▶ **Excerpted passage**
========================================

Tuesday, 24 November 2009

Into Battle

Love him or hate him, John Mayer is good entertainment. His sultry guitar-led tunes are at odds with his tabloid presence, cemented by years of high-profile womanizing, and post Aniston he sadly seems to be known only for their on/off amour. He courts the press while trying to remain credible, and is famous for filling them in on his love life and generally oversharing, a trait that doesn't usually go with great songwriting and performance. I actually got into some of his older tracks before he hit the glossy pages of Look and Grazia, and I'm glad because Mayer deserves to be on your cultural radar for his soulful voice and masterful guitar skills, or at the very least, his tweeting (he recently reacted to outrage at Britney's miming on Twitter by posting "If you're shocked that Britney was lip-synching at her concert and want your money back, life may continue to be hard for you.") Follow him on Twitter now (@JohnCMayer) for some hilarious 140-character sparring between him and Perez Hilton.

========================================

▶ **Work required**
Can you echo the entire John Mayer post, word for word? The data that comes next has no connection to the John Mayer post.

========================================

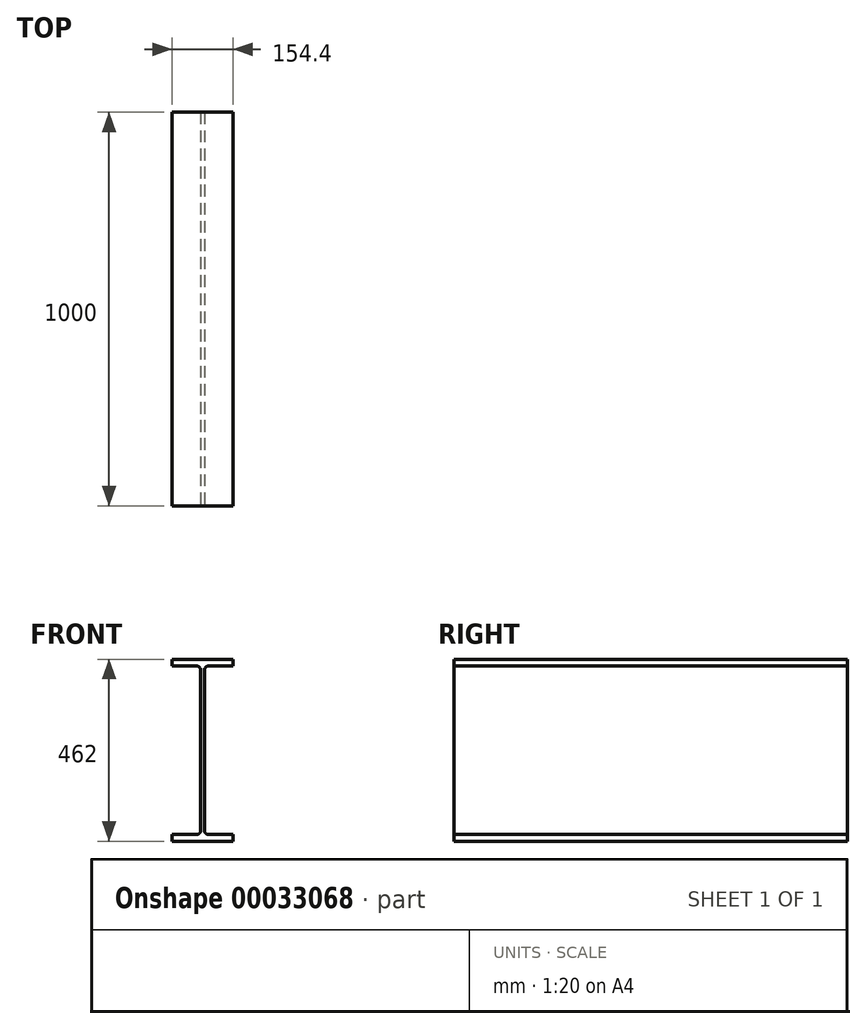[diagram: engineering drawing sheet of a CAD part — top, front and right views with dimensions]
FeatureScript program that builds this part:
annotation { "Feature Type Name" : "Feature", "Feature Type Description" : "" }
export const myFeature = defineFeature(function(context is Context, id is Id, definition is map)
    precondition{}
    {
        {
            var Q0;
            Q0=qCreatedBy(makeId("Front.planeOp"),FACE);
            var sketch = newSketch(context, id + "F0", { "sketchPlane" : qUnion([Q0])});
            skLineSegment(sketch, "E0", {"start": v(-72.4, 541.24) * mm, "end": v(82, 541.24) * mm});
            skLineSegment(sketch, "E1", {"start": v(82, 541.24) * mm, "end": v(82, 558.24) * mm});
            skLineSegment(sketch, "E2", {"start": v(82, 558.24) * mm, "end": v(19.8, 558.24) * mm});
            skLineSegment(sketch, "E3", {"start": v(9.6, 568.44) * mm, "end": v(9.6, 976.04) * mm});
            skLineSegment(sketch, "E4", {"start": v(19.8, 986.24) * mm, "end": v(82, 986.24) * mm});
            skLineSegment(sketch, "E5", {"start": v(82, 986.24) * mm, "end": v(82, 1003.24) * mm});
            skLineSegment(sketch, "E6", {"start": v(82, 1003.24) * mm, "end": v(-72.4, 1003.24) * mm});
            skLineSegment(sketch, "E7", {"start": v(-72.4, 1003.24) * mm, "end": v(-72.4, 986.24) * mm});
            skLineSegment(sketch, "E8", {"start": v(-72.4, 986.24) * mm, "end": v(-10.2, 986.24) * mm});
            skLineSegment(sketch, "E9", {"start": v(0, 976.04) * mm, "end": v(0, 568.44) * mm});
            skLineSegment(sketch, "E10", {"start": v(-10.2, 558.24) * mm, "end": v(-72.4, 558.24) * mm});
            skLineSegment(sketch, "E11", {"start": v(-72.4, 558.24) * mm, "end": v(-72.4, 541.24) * mm});
            skPoint(sketch, "E12.visualSharp", {"position": v(9.6, 558.24) * mm});
            skArc(sketch, "E12.filletArc", {"start": v(9.6, 568.44) * mm, "mid": v(12.59, 561.23) * mm, "end": v(19.8, 558.24) * mm});
            skPoint(sketch, "E13.visualSharp", {"position": v(0, 558.24) * mm});
            skArc(sketch, "E13.filletArc", {"start": v(-10.2, 558.24) * mm, "mid": v(-2.99, 561.23) * mm, "end": v(0, 568.44) * mm});
            skPoint(sketch, "E14.visualSharp", {"position": v(9.6, 986.24) * mm});
            skArc(sketch, "E14.filletArc", {"start": v(19.8, 986.24) * mm, "mid": v(12.59, 983.25) * mm, "end": v(9.6, 976.04) * mm});
            skPoint(sketch, "E15.visualSharp", {"position": v(0, 986.24) * mm});
            skArc(sketch, "E15.filletArc", {"start": v(0, 976.04) * mm, "mid": v(-2.99, 983.25) * mm, "end": v(-10.2, 986.24) * mm});
            skSolve(sketch);
        }
        {
            var Q0;
            Q0 = qSketchRegion(id + "F0", true);
            extrude(context, id + "F1", {"entities" : qUnion([Q0]), "oppositeDirection" : true, "depth" : 1000 * mm});
        }
    });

========================================

▶ **Answer below**
Tuesday, 24 November 2009

Into Battle

Love him or hate him, John Mayer is good entertainment. His sultry guitar-led tunes are at odds with his tabloid presence, cemented by years of high-profile womanizing, and post Aniston he sadly seems to be known only for their on/off amour. He courts the press while trying to remain credible, and is famous for filling them in on his love life and generally oversharing, a trait that doesn't usually go with great songwriting and performance. I actually got into some of his older tracks before he hit the glossy pages of Look and Grazia, and I'm glad because Mayer deserves to be on your cultural radar for his soulful voice and masterful guitar skills, or at the very least, his tweeting (he recently reacted to outrage at Britney's miming on Twitter by posting "If you're shocked that Britney was lip-synching at her concert and want your money back, life may continue to be hard for you.") Follow him on Twitter now (@JohnCMayer) for some hilarious 140-character sparring between him and Perez Hilton.